In all, 2,002 members of the international forces have been killed since the US-led invasion in 2001, including 1,226 Americans, 331 from Britain and 445 from other nations making up the coalition, the independent website said.
So far this year, 434 foreign troops have been killed, compared with a peak of 521 in 2009, it said. The latest death was reported on Saturday, with an Australian commando shot dead by insurgents. There are currently more than 140,000 US and NATO-led troops in Afghanistan aiming to flush out remnants of the hardline Taliban, who went on the offensive after being toppled from government in the 2001 invasion.
Last week, the United Nations said the number of civilian casualties in the Afghan war had risen sharply in the first six months of this year, most of them as a result of insurgent attacks. It said 1,271 ordinary Afghans were killed in the first half and another 1,997 wounded.
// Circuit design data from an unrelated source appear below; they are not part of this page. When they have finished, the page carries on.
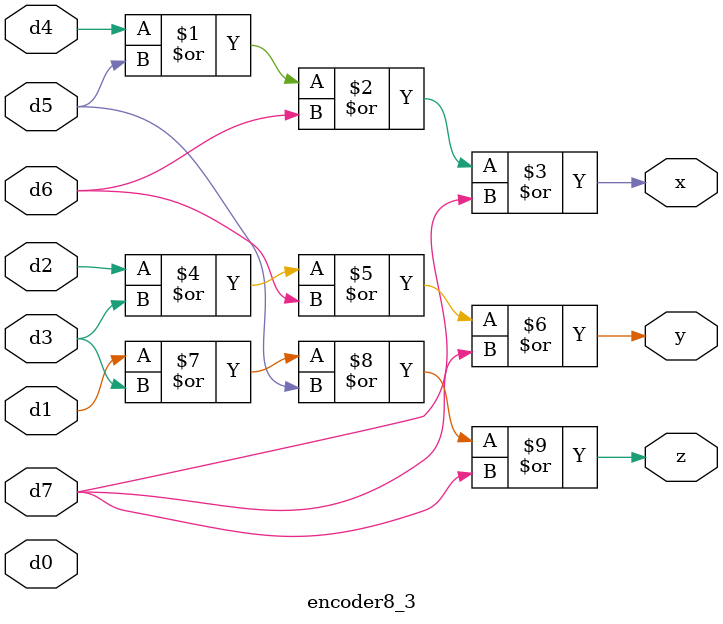
<source format=v>
`timescale 1ns / 1ps


module encoder8_3(
input d0,
input d1,
input d2,
input d3,
input d4,
input d5,
input d6,
input d7,
output x,
output y,
output z
    );
assign x= d4|d5|d6|d7 ;
assign y= d2|d3|d6|d7 ;
assign z= d1|d3|d5|d7 ;
endmodule

</source>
In a US television interview on Sunday, the US commander in Afghanistan, General David Petraeus, said he would not be bound by a July 2011 deadline to begin withdrawing US troops. Petraeus, who took over command of foreign forces last month, said President Barack Obama's date for the start of a limited US withdrawal was not set in stone and should be viewed more as an attempt to increase the urgency of the counter-insurgency effort.
"I think the president has been quite clear in explaining that it's a process, not an event, and that it's conditions-based," Petraeus told NBC television's "Meet the Press".
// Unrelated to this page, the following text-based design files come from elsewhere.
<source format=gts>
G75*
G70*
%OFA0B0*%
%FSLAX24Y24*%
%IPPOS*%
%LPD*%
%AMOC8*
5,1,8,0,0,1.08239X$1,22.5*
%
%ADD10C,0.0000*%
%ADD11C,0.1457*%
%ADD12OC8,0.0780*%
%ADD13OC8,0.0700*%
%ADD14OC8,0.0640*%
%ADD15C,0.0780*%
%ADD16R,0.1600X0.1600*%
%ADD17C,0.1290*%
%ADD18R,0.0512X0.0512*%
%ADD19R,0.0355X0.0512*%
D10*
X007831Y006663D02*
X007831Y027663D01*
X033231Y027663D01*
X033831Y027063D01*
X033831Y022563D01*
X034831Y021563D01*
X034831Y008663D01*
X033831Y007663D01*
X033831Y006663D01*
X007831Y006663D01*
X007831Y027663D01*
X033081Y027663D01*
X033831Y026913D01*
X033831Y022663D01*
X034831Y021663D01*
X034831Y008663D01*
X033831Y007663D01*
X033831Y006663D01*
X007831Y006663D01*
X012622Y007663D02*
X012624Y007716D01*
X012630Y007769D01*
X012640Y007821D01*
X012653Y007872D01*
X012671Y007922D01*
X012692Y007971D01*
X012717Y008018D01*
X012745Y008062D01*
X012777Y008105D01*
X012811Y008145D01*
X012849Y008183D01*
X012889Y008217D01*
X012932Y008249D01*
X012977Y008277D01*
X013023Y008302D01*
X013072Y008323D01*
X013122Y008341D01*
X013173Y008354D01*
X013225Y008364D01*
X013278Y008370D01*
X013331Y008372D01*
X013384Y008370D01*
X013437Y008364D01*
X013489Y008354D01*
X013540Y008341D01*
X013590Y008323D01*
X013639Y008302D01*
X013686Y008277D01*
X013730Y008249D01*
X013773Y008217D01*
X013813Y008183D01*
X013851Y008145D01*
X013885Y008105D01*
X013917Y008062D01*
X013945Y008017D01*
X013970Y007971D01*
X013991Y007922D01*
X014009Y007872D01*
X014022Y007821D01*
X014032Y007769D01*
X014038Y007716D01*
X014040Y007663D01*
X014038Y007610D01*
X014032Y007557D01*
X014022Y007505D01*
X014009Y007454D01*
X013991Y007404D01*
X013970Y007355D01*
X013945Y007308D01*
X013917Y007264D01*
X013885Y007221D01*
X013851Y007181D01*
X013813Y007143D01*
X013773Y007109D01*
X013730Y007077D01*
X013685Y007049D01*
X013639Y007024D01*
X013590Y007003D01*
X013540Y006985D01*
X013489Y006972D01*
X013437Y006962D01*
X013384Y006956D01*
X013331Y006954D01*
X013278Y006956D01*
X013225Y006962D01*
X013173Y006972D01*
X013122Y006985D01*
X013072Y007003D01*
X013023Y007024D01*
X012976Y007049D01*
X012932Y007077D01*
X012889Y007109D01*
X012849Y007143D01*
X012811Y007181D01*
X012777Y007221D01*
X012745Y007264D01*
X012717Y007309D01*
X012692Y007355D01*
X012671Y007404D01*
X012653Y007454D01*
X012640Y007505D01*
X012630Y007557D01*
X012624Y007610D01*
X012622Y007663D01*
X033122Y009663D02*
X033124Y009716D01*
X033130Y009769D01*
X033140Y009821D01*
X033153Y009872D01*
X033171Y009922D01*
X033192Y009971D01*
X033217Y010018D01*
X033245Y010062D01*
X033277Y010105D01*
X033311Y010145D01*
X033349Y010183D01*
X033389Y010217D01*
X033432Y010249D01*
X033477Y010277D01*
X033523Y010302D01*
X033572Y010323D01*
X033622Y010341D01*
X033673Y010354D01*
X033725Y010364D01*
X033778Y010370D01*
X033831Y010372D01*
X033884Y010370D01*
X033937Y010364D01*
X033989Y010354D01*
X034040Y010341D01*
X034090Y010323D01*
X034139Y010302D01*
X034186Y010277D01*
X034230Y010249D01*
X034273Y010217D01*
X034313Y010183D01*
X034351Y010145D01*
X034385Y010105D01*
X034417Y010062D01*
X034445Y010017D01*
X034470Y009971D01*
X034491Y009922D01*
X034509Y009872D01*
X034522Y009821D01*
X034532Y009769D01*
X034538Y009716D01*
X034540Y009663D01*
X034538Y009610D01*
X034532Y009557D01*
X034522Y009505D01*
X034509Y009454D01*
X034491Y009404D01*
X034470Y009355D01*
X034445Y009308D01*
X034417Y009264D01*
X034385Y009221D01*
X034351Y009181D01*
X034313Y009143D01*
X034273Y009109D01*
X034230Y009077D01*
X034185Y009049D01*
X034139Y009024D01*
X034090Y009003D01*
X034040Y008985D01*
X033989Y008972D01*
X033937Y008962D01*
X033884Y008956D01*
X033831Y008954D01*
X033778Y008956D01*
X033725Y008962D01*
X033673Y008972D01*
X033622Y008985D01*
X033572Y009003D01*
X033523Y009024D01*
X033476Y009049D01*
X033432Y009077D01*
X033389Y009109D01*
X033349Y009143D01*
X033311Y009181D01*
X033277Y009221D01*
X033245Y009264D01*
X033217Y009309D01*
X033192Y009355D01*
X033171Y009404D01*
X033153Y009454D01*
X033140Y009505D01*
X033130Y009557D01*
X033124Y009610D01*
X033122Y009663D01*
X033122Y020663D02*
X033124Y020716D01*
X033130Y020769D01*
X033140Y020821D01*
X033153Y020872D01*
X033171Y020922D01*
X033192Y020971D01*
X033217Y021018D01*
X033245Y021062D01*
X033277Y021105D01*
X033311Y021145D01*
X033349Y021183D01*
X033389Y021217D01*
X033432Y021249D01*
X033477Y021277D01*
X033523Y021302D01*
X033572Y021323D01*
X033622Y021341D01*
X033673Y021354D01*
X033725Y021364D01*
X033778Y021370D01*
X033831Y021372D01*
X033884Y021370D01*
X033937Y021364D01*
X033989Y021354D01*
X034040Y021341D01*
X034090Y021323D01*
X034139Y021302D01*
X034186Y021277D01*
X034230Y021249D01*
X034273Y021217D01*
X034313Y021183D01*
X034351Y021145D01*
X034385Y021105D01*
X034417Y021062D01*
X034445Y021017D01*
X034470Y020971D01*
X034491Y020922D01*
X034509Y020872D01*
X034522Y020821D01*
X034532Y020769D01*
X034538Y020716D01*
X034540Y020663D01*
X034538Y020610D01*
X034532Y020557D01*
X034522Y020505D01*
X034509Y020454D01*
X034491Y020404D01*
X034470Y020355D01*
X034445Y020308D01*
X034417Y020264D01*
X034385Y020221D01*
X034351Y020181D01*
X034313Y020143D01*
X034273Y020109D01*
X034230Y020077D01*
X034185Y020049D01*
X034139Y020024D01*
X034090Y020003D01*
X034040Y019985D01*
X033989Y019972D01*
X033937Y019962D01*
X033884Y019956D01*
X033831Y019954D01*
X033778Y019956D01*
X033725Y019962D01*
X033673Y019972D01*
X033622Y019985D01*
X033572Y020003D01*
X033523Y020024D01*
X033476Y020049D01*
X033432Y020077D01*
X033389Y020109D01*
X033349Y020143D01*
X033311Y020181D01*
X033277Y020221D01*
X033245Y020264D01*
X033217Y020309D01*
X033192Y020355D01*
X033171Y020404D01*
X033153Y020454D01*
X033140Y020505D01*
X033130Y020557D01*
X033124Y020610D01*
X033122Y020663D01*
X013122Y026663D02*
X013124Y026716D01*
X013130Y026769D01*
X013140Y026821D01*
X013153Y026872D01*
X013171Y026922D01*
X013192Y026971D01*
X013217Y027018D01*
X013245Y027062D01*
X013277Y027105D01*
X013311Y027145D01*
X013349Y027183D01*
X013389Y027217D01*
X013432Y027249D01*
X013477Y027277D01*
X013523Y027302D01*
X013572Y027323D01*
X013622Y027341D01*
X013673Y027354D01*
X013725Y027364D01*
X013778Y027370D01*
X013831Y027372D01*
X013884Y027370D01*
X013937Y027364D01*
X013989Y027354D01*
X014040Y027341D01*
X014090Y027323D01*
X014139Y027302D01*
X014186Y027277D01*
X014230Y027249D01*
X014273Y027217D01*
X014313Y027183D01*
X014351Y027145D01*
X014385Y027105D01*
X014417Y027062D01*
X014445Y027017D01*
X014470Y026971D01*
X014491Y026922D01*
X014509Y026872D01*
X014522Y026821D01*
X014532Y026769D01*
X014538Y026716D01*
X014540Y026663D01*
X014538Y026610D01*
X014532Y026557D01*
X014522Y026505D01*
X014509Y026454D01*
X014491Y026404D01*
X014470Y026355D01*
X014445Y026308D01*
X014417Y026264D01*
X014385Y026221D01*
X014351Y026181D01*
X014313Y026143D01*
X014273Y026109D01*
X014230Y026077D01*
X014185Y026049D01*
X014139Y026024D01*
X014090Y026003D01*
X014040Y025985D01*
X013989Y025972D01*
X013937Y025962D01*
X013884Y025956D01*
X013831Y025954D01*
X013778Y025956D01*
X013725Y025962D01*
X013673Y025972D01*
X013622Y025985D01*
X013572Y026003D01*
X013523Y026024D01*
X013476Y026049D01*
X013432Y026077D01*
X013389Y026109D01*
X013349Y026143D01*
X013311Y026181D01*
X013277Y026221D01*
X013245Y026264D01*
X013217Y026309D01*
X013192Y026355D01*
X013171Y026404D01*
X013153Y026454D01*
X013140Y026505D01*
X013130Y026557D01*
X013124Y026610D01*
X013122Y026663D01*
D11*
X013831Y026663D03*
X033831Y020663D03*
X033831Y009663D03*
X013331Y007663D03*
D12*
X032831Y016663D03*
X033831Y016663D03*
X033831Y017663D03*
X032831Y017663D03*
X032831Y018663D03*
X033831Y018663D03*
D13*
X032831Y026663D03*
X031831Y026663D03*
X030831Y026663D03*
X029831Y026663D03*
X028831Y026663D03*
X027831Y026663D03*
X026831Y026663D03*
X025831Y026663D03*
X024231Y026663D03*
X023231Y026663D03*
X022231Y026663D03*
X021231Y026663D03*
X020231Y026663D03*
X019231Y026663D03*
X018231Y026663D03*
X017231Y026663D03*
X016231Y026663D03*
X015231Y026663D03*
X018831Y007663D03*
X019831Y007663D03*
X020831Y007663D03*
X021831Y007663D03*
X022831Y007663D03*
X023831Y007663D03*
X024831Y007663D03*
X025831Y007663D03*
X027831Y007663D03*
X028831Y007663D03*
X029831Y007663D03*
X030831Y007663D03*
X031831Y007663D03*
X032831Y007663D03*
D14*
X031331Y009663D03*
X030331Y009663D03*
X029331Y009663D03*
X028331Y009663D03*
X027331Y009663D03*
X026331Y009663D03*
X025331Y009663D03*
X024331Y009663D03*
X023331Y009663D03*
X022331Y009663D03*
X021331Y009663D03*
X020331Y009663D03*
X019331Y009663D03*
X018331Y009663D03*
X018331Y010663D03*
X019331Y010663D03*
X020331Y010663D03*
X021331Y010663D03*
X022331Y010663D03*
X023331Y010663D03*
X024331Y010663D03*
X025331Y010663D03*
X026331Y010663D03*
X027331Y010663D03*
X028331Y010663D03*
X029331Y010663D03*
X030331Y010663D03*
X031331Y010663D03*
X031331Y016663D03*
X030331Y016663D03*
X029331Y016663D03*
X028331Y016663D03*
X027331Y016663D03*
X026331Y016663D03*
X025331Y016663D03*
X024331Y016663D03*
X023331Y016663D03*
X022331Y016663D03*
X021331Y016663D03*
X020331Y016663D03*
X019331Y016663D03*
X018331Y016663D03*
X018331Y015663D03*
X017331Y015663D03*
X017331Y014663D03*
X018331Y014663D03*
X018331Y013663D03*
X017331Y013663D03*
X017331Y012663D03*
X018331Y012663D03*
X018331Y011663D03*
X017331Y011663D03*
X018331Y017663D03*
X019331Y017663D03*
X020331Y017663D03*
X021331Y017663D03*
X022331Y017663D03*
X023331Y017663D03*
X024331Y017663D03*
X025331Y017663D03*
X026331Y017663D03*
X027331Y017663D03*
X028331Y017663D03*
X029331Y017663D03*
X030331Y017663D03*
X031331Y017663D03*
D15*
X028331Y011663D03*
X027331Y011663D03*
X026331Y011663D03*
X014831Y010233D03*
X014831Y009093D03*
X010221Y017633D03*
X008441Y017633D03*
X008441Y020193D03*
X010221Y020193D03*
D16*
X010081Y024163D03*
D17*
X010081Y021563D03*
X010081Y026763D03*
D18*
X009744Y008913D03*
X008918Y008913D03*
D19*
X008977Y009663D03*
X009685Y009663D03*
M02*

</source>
US reinforcements are trying to drive back Taliban insurgents in the south with the last units of a 30,000-strong surge of troops due to swell American numbers to 100,000 in the coming weeks. Obama has been strongly criticised for saying US troops will start coming home in mid-2011.
Opponents say it sends out the message America is not in the fight for the long-term and adds to the Taliban's resolve to wait it out. With the help of its Western backers, the Afghan government is trying to build up its army and police so that they can take responsibility for security from US-led NATO forces by 2014. The Taliban still control large swathes of the south -- where the insurgency is at its most intense -- and have put up stiff resistance to a surge of foreign troops as part of a counter-insurgency strategy.